-- Goal of the exercise --
Format the text lines of the records below as a JSON list of strings, one string per line, leaving out blank lines and the pictures.

-- Records for the exercise --
******
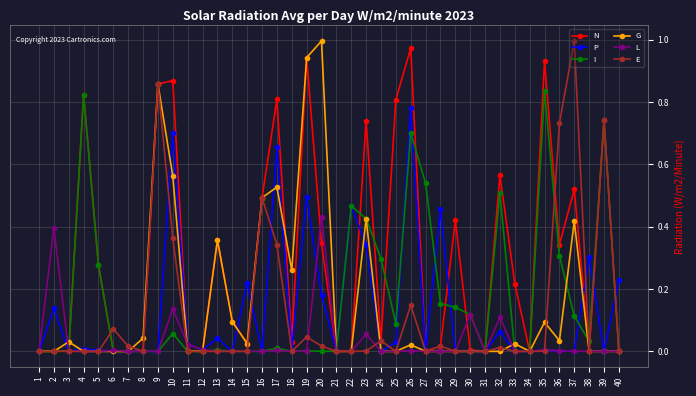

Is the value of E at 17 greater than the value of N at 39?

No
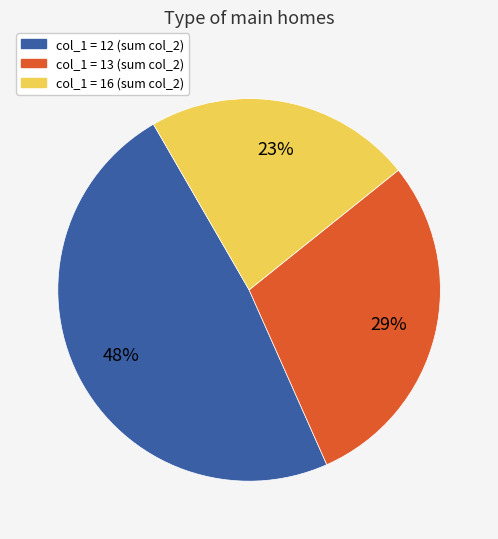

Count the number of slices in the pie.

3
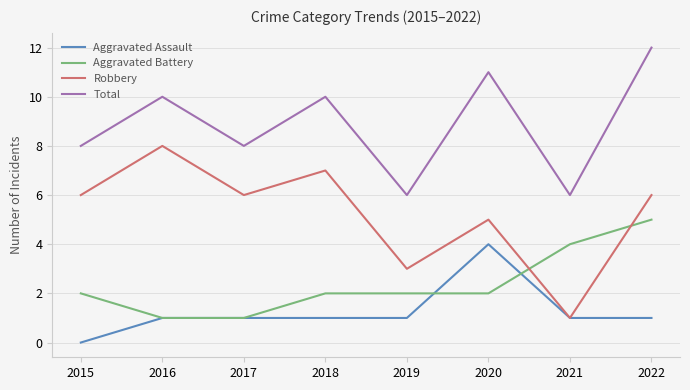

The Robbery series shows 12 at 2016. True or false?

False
******
-- Response area --
[
  "Is the value of E at 17 greater than the value of N at 39?",
  "No",
  "Count the number of slices in the pie.",
  "3",
  "The Robbery series shows 12 at 2016. True or false?",
  "False"
]